Under federal bankruptcy law—state partnership law is preempted—a partnership is an entity that may voluntarily seek the haven of a bankruptcy court or that may involuntarily be thrust into a bankruptcy proceeding by its creditors. The partnership cannot discharge its debts in a liquidation proceeding under Chapter 7 of the bankruptcy law, but it can be rehabilitated under Chapter 11 (see Bankruptcy ).

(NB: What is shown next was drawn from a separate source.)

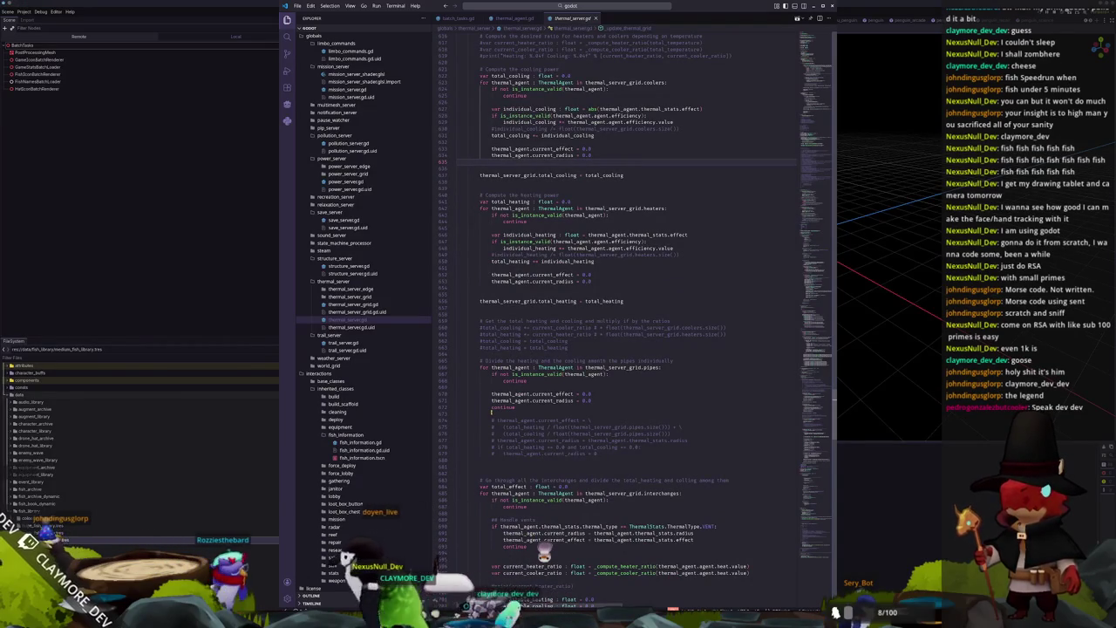
Step: Delete the leftover 'continue' line below the pipes loop, then switch to the Notion Tasks board
click(491, 414)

Partnership law is very important because it is the way most small businesses are organized and because it is possible for a person to become a partner without intending to. Partnership law goes back a long way, but in the United States, most states—but not all—have adopted the Revised Uniform Partnership Act (RUPA, 1997) over the previous Uniform Partnership Act, originally promulgated in 1914. One salient change made by RUPA is to directly announce that a partnership is an entity: it is like a person for purposes of accounting, litigation, bankruptcy, and owning real estate. Partnerships do not pay taxes; the individual partners do. But in practical terms, what RUPA does is codify already-existing state law on these matters, and partners are free to organize their relationship as they like in the partnership agreement.
- When was UPA set out for states to adopt? When was RUPA promulgated for state adoption?
- What does it mean to say that the partnership act is the “default position”? For what types of partnership is UPA (or RUPA) likely to be of most importance?
- What is the aggregate theory of partnership? The entity theory?